How we create language content

How we create

language content

All of Oxford Languages’ content aims to describe, rather than prescribe, the way languages are used by people around the world. We take an evidence-based approach to language content creation, looking at real examples of the ways words are used in context to provide an accurate picture of a language.


To gather this evidence, our corpora – massive collections of spoken and written language data – track and record the very latest language developments across an enormous variety of publications, covering everything from specialist journals to newspapers to social media posts.


We have large corpora in English, Arabic, Indonesian, and many other languages in development, enabling the lexicographers and language technologists who create our dictionaries, datasets, and language resources to identify new and emerging words in context and spot trends and patterns in usage, spelling, regional varieties, and more.


Our expert team of lexicographers source all of our descriptive sentence examples from our vast language databases to provide accurate and meaningful descriptions of words in use.
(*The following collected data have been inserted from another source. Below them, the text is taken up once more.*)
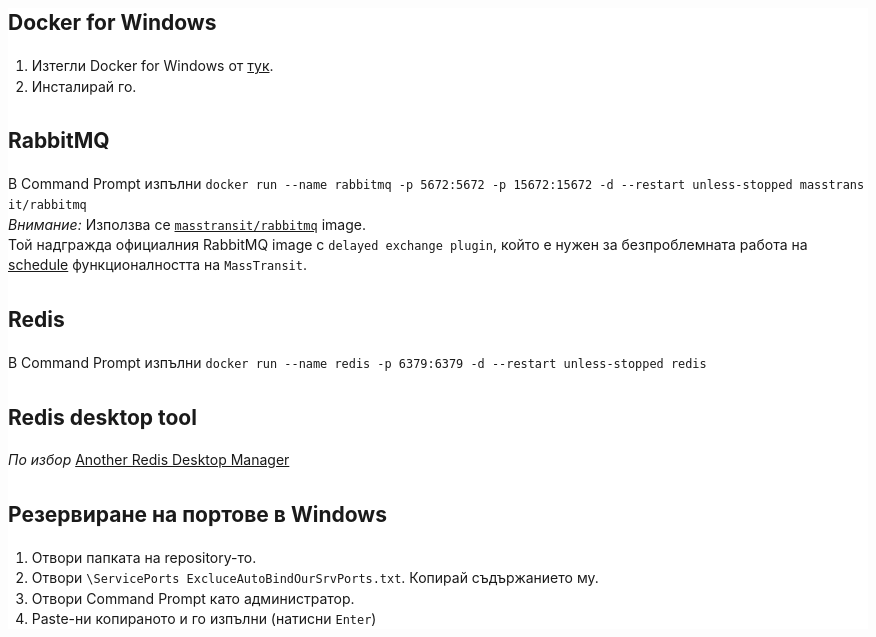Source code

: ## Docker for Windows
1. Изтегли Docker for Windows от [тук](https://hub.docker.com/editions/community/docker-ce-desktop-windows).
2. Инсталирай го.

## RabbitMQ
В Command Prompt изпълни `docker run --name rabbitmq -p 5672:5672 -p 15672:15672 -d --restart unless-stopped masstransit/rabbitmq`  
_Внимание:_ Използва се [`masstransit/rabbitmq`](https://hub.docker.com/r/masstransit/rabbitmq) image.  
Той надгражда официалния RabbitMQ image с `delayed exchange plugin`, който е нужен за безпроблемната работа на [schedule](https://masstransit.io/documentation/configuration/scheduling) функционалността на `MassTransit`. 


## Redis
В Command Prompt изпълни `docker run --name redis -p 6379:6379 -d --restart unless-stopped redis`  

## Redis desktop tool
_По избор_ [Another Redis Desktop Manager](https://github.com/qishibo/AnotherRedisDesktopManager)

## Резервиране на портове в Windows
1. Отвори папката на repository-то.
2. Отвори `\ServicePorts ExcluceAutoBindOurSrvPorts.txt`. Копирай съдържанието му.
3. Отвори Command Prompt като администратор.
4. Paste-ни копираното и го изпълни (натисни `Enter`)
The team analyses the corpus data to select examples that support a word in the correct grammatical and semantic context without distracting from the essential information the definition conveys.


We do our best to eliminate sentence examples that repeat factually incorrect, prejudiced, or offensive statements from the source and are always grateful when readers inform us of cases that do not meet our rigorous quality standards – whether due to human error or changing cultural sensitivities – so that we can review and update our content.


All of our content is the result of continuous research and review as we seek to document and describe new language developments as they unfold, providing the world’s most trusted language content.